Saved entries
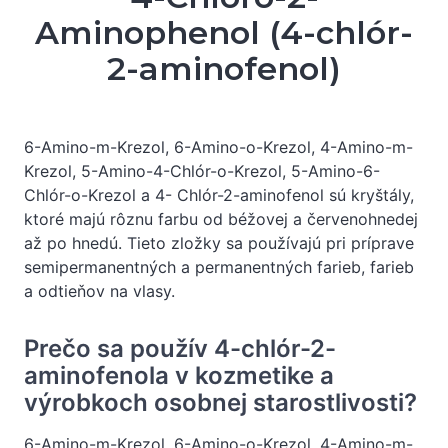
Aminophenol (4-chlór-
2-aminofenol)
6-Amino-m-Krezol, 6-Amino-o-Krezol, 4-Amino-m-
Krezol, 5-Amino-4-Chlór-o-Krezol, 5-Amino-6-
Chlór-o-Krezol a 4- Chlór-2-aminofenol sú kryštály,
ktoré majú rôznu farbu od béžovej a červenohnedej
až po hnedú. Tieto zložky sa používajú pri príprave
semipermanentných a permanentných farieb, farieb
a odtieňov na vlasy.
Prečo sa použív 4-chlór-2-
aminofenola v kozmetike a
výrobkoch osobnej starostlivosti?
6-Amino-m-Krezol, 6-Amino-o-Krezol, 4-Amino-m-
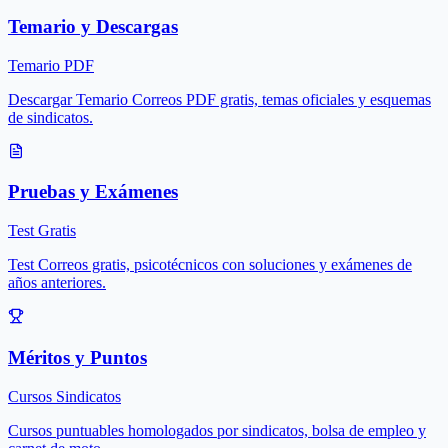
Temario y Descargas
Temario PDF
Descargar Temario Correos PDF gratis, temas oficiales y esquemas
de sindicatos.
Pruebas y Exámenes
Test Gratis
Test Correos gratis, psicotécnicos con soluciones y exámenes de
años anteriores.
Méritos y Puntos
Cursos Sindicatos
Cursos puntuables homologados por sindicatos, bolsa de empleo y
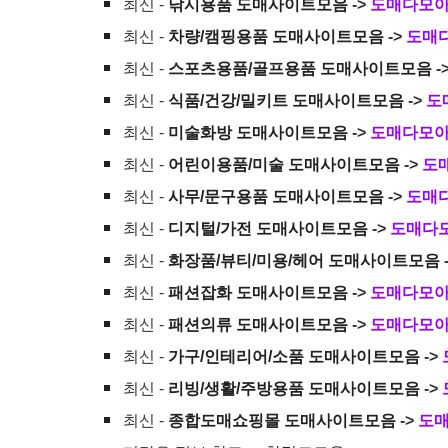
최신 -
낚시용품 도매사이트모음
->
도매다모
최신 -
차량/캠핑용품 도매사이트모음
->
도매
최신 -
스포츠용품/골프용품 도매사이트모음
-
최신 -
식품/건강/밀키트 도매사이트모음
->
도
최신 -
미술화방 도매사이트모음
->
도매다모
최신 -
어린이용품/미술 도매사이트모음
->
도
최신 -
사무/문구용품 도매사이트모음
->
도매
최신 -
디지털/가전 도매사이트모음
->
도매다
최신 -
화장품/뷰티/미용/헤어 도매사이트모음
최신 -
패션잡화 도매사이트모음
->
도매다모
최신 -
패션의류 도매사이트모음
->
도매다모
최신 -
가구/인테리어/소품 도매사이트모음
->
최신 -
리빙/생활/주방용품 도매사이트모음
->
최신 -
종합도매쇼핑몰 도매사이트모음
->
도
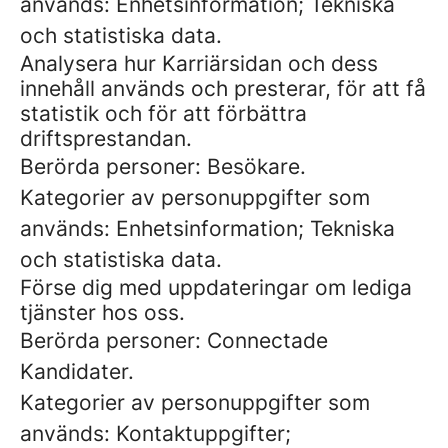
används: Enhetsinformation; Tekniska
och statistiska data.
Analysera hur Karriärsidan och dess
innehåll används och presterar, för att få
statistik och för att förbättra
driftsprestandan.
Berörda personer: Besökare.
Kategorier av personuppgifter som
används: Enhetsinformation; Tekniska
och statistiska data.
Förse dig med uppdateringar om lediga
tjänster hos oss.
Berörda personer: Connectade
Kandidater.
Kategorier av personuppgifter som
används: Kontaktuppgifter;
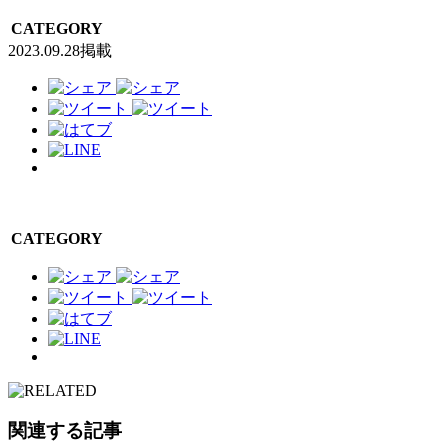
CATEGORY
2023.09.28掲載
CATEGORY
関連する記事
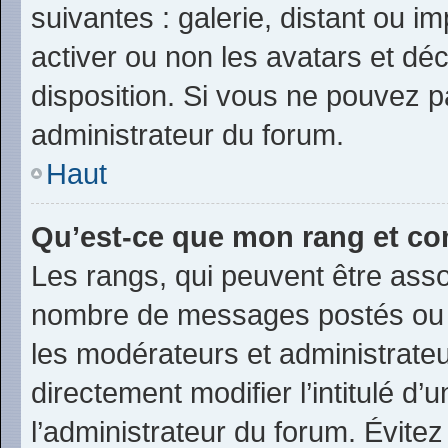
suivantes : galerie, distant ou i
activer ou non les avatars et déc
disposition. Si vous ne pouvez pa
administrateur du forum.
Haut
Qu’est-ce que mon rang et co
Les rangs, qui peuvent être assoc
nombre de messages postés ou i
les modérateurs et administrate
directement modifier l’intitulé d’
l’administrateur du forum. Évite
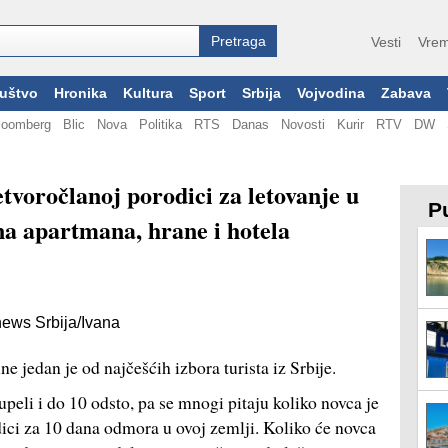
Vesti
Vrem
uštvo
Hronika
Kultura
Sport
Srbija
Vojvodina
Zabava
loomberg
Blic
Nova
Politika
RTS
Danas
Novosti
Kurir
RTV
DW
tvoročlanoj porodici za letovanje u
Pu
na apartmana, hrane i hotela
ews Srbija/Ivana
e jedan je od najčešćih izbora turista iz Srbije.
eli i do 10 odsto, pa se mnogi pitaju koliko novca je
ici za 10 dana odmora u ovoj zemlji. Koliko će novca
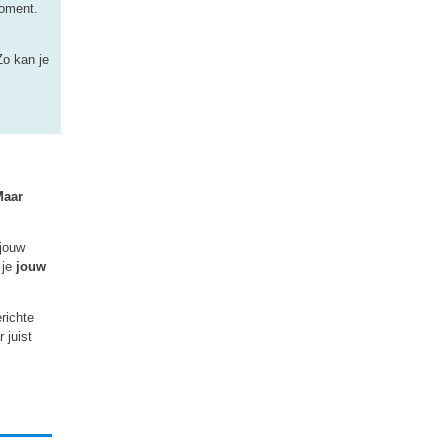
moment.
Zo kan je
Maar
 jouw
 je
jouw
richte
 juist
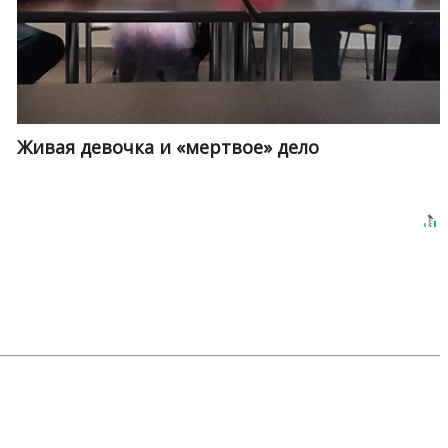
Живая девочка и «мертвое» дело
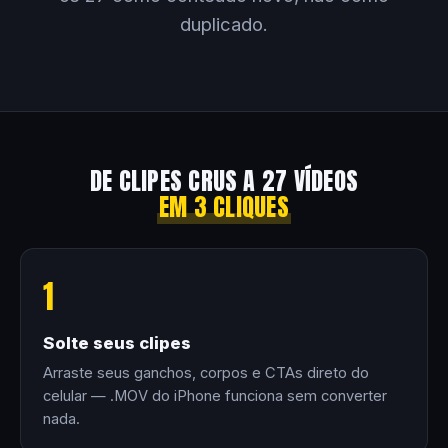
duplicado.
DE CLIPES CRUS A 27 VÍDEOS
EM 3 CLIQUES
1
Solte seus clipes
Arraste seus ganchos, corpos e CTAs direto do
celular — .MOV do iPhone funciona sem converter
nada.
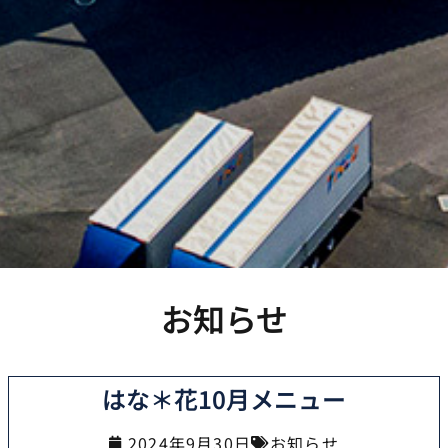
お知らせ
はな＊花10月メニュー
2024年9月30日
お知らせ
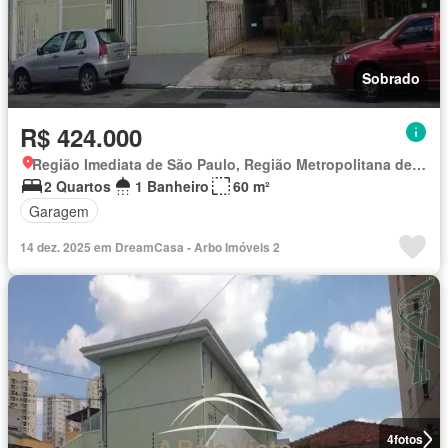
Sobrado
R$ 424.000
Região Imediata de São Paulo, Região Metropolitana de São Paulo
2 Quartos
1 Banheiro
60 m²
Garagem
14 dez. 2025 em DreamCasa - Arbo Imóveis 2
4
fotos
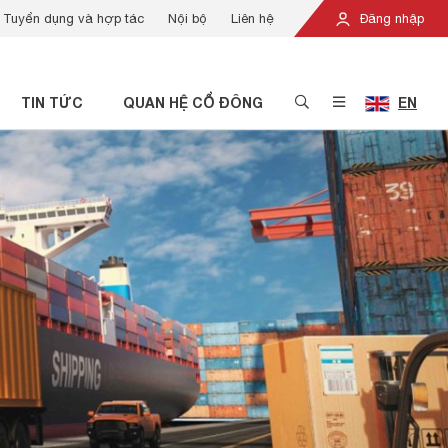
Tuyển dụng và hợp tác
Nội bộ
Liên hệ
Đăng nhập
TIN TỨC
QUAN HỆ CỔ ĐÔNG
EN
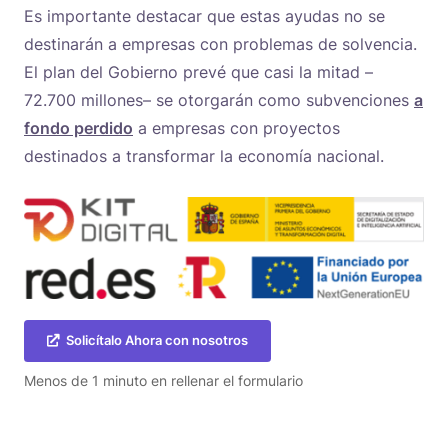
Es importante destacar que estas ayudas no se
destinarán a empresas con problemas de solvencia.
El plan del Gobierno prevé que casi la mitad –
72.700 millones– se otorgarán como subvenciones
a
fondo perdido
a empresas con proyectos
destinados a transformar la economía nacional.
Solicítalo Ahora con nosotros
Menos de 1 minuto en rellenar el formulario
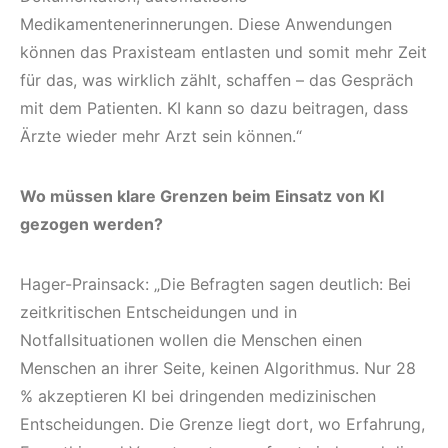
Medikamentenerinnerungen. Diese Anwendungen
können das Praxisteam entlasten und somit mehr Zeit
für das, was wirklich zählt, schaffen – das Gespräch
mit dem Patienten. KI kann so dazu beitragen, dass
Ärzte wieder mehr Arzt sein können.“
Wo müssen klare Grenzen beim Einsatz von KI
gezogen werden?
Hager-Prainsack: „Die Befragten sagen deutlich: Bei
zeitkritischen Entscheidungen und in
Notfallsituationen wollen die Menschen einen
Menschen an ihrer Seite, keinen Algorithmus. Nur 28
% akzeptieren KI bei dringenden medizinischen
Entscheidungen. Die Grenze liegt dort, wo Erfahrung,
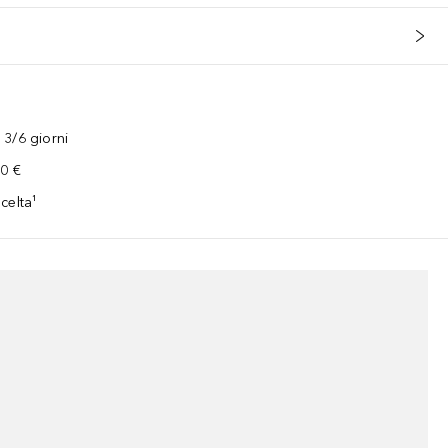
3/6 giorni
00 €
celta¹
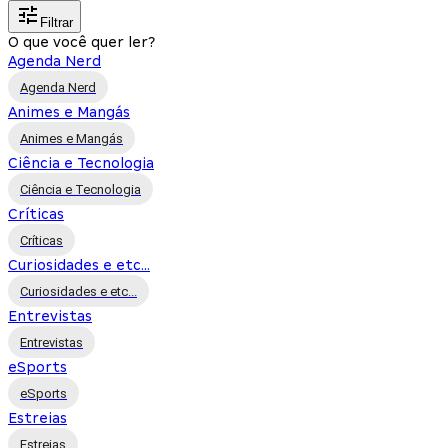
Filtrar
O que você quer ler?
Agenda Nerd
Agenda Nerd
Animes e Mangás
Animes e Mangás
Ciência e Tecnologia
Ciência e Tecnologia
Críticas
Críticas
Curiosidades e etc...
Curiosidades e etc...
Entrevistas
Entrevistas
eSports
eSports
Estreias
Estreias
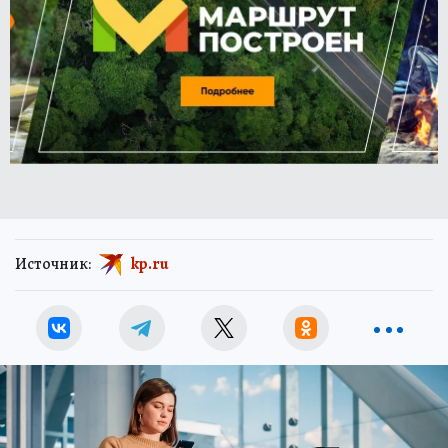
Источник:
kp.ru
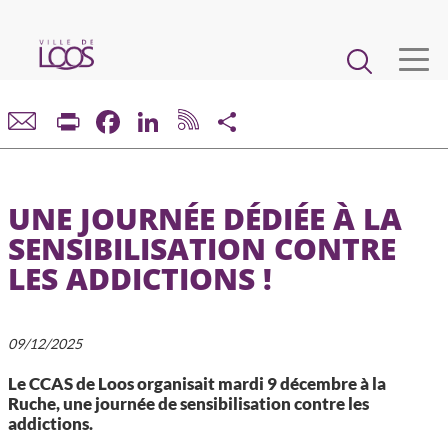
Aller
au
Main
contenu
principal
navigation
VIE MUNICIPALE
Print
Facebook
LinkedIn
Share
DÉMARCHES ET SERVICES
UNE JOURNÉE DÉDIÉE À LA
CADRE DE VIE ET URBANISME
SENSIBILISATION CONTRE
LES ADDICTIONS !
ECONOMIE ET EMPLOI
ENFANCE, JEUNESSE, ÉDUCATION, RESTAURATION
09/12/2025
Le CCAS de Loos organisait mardi 9 décembre à la
CULTURE, SPORT, ASSOCIATIONS
Ruche, une journée de sensibilisation contre les
addictions.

--- Work to be completed ---
Reproduce every line of the saved entries above without changing a character, and leave the pictures out of your copy.

--- Result of the task ---
Aminophenol (4-chlór-
2-aminofenol)
6-Amino-m-Krezol, 6-Amino-o-Krezol, 4-Amino-m-
Krezol, 5-Amino-4-Chlór-o-Krezol, 5-Amino-6-
Chlór-o-Krezol a 4- Chlór-2-aminofenol sú kryštály,
ktoré majú rôznu farbu od béžovej a červenohnedej
až po hnedú. Tieto zložky sa používajú pri príprave
semipermanentných a permanentných farieb, farieb
a odtieňov na vlasy.
Prečo sa použív 4-chlór-2-
aminofenola v kozmetike a
výrobkoch osobnej starostlivosti?
6-Amino-m-Krezol, 6-Amino-o-Krezol, 4-Amino-m-
Temario y Descargas
Temario PDF
Descargar Temario Correos PDF gratis, temas oficiales y esquemas
de sindicatos.
Pruebas y Exámenes
Test Gratis
Test Correos gratis, psicotécnicos con soluciones y exámenes de
años anteriores.
Méritos y Puntos
Cursos Sindicatos
Cursos puntuables homologados por sindicatos, bolsa de empleo y
최신 -
낚시용품 도매사이트모음
->
도매다모
최신 -
차량/캠핑용품 도매사이트모음
->
도매
최신 -
스포츠용품/골프용품 도매사이트모음
-
최신 -
식품/건강/밀키트 도매사이트모음
->
도
최신 -
미술화방 도매사이트모음
->
도매다모
최신 -
어린이용품/미술 도매사이트모음
->
도
최신 -
사무/문구용품 도매사이트모음
->
도매
최신 -
디지털/가전 도매사이트모음
->
도매다
최신 -
화장품/뷰티/미용/헤어 도매사이트모음
최신 -
패션잡화 도매사이트모음
->
도매다모
최신 -
패션의류 도매사이트모음
->
도매다모
최신 -
가구/인테리어/소품 도매사이트모음
->
최신 -
리빙/생활/주방용품 도매사이트모음
->
최신 -
종합도매쇼핑몰 도매사이트모음
->
도
används: Enhetsinformation; Tekniska
och statistiska data.
Analysera hur Karriärsidan och dess
innehåll används och presterar, för att få
statistik och för att förbättra
driftsprestandan.
Berörda personer: Besökare.
Kategorier av personuppgifter som
används: Enhetsinformation; Tekniska
och statistiska data.
Förse dig med uppdateringar om lediga
tjänster hos oss.
Berörda personer: Connectade
Kandidater.
Kategorier av personuppgifter som
används: Kontaktuppgifter;
CATEGORY
2023.09.28掲載
CATEGORY
関連する記事
suivantes : galerie, distant ou i
activer ou non les avatars et déc
disposition. Si vous ne pouvez pa
administrateur du forum.
Haut
Qu’est-ce que mon rang et co
Les rangs, qui peuvent être assoc
nombre de messages postés ou i
les modérateurs et administrate
directement modifier l’intitulé d’
l’administrateur du forum. Évite
Vesti
Vrem
uštvo
Hronika
Kultura
Sport
Srbija
Vojvodina
Zabava
loomberg
Blic
Nova
Politika
RTS
Danas
Novosti
Kurir
RTV
DW
tvoročlanoj porodici za letovanje u
Pu
na apartmana, hrane i hotela
ews Srbija/Ivana
e jedan je od najčešćih izbora turista iz Srbije.
eli i do 10 odsto, pa se mnogi pitaju koliko novca je
ici za 10 dana odmora u ovoj zemlji. Koliko će novca
moment.
Zo kan je
Maar
 jouw
 je
jouw
richte
 juist
Живая девочка и «мертвое» дело
duplicado.
DE CLIPES CRUS A 27 VÍDEOS
EM 3 CLIQUES
1
Solte seus clipes
Arraste seus ganchos, corpos e CTAs direto do
celular — .MOV do iPhone funciona sem converter
nada.
お知らせ
はな＊花10月メニュー
2024年9月30日
お知らせ
Sobrado
R$ 424.000
Região Imediata de São Paulo, Região Metropolitana de São Paulo
2 Quartos
1 Banheiro
60 m²
Garagem
14 dez. 2025 em DreamCasa - Arbo Imóveis 2
4
fotos
Tuyển dụng và hợp tác
Nội bộ
Liên hệ
Đăng nhập
TIN TỨC
QUAN HỆ CỔ ĐÔNG
EN
Es importante destacar que estas ayudas no se
destinarán a empresas con problemas de solvencia.
El plan del Gobierno prevé que casi la mitad –
72.700 millones– se otorgarán como subvenciones
a
fondo perdido
a empresas con proyectos
destinados a transformar la economía nacional.
Solicítalo Ahora con nosotros
Menos de 1 minuto en rellenar el formulario
Medikamentenerinnerungen. Diese Anwendungen
können das Praxisteam entlasten und somit mehr Zeit
für das, was wirklich zählt, schaffen – das Gespräch
mit dem Patienten. KI kann so dazu beitragen, dass
Ärzte wieder mehr Arzt sein können.“
Wo müssen klare Grenzen beim Einsatz von KI
gezogen werden?
Hager-Prainsack: „Die Befragten sagen deutlich: Bei
zeitkritischen Entscheidungen und in
Notfallsituationen wollen die Menschen einen
Menschen an ihrer Seite, keinen Algorithmus. Nur 28
% akzeptieren KI bei dringenden medizinischen
Entscheidungen. Die Grenze liegt dort, wo Erfahrung,
3/6 giorni
00 €
celta¹
Filtrar
O que você quer ler?
Agenda Nerd
Agenda Nerd
Animes e Mangás
Animes e Mangás
Ciência e Tecnologia
Ciência e Tecnologia
Críticas
Críticas
Curiosidades e etc...
Curiosidades e etc...
Entrevistas
Entrevistas
eSports
eSports
Estreias
Estreias
Источник:
kp.ru
Aller
au
Main
contenu
principal
navigation
VIE MUNICIPALE
Print
Facebook
LinkedIn
Share
DÉMARCHES ET SERVICES
UNE JOURNÉE DÉDIÉE À LA
CADRE DE VIE ET URBANISME
SENSIBILISATION CONTRE
LES ADDICTIONS !
ECONOMIE ET EMPLOI
ENFANCE, JEUNESSE, ÉDUCATION, RESTAURATION
09/12/2025
Le CCAS de Loos organisait mardi 9 décembre à la
CULTURE, SPORT, ASSOCIATIONS
Ruche, une journée de sensibilisation contre les
addictions.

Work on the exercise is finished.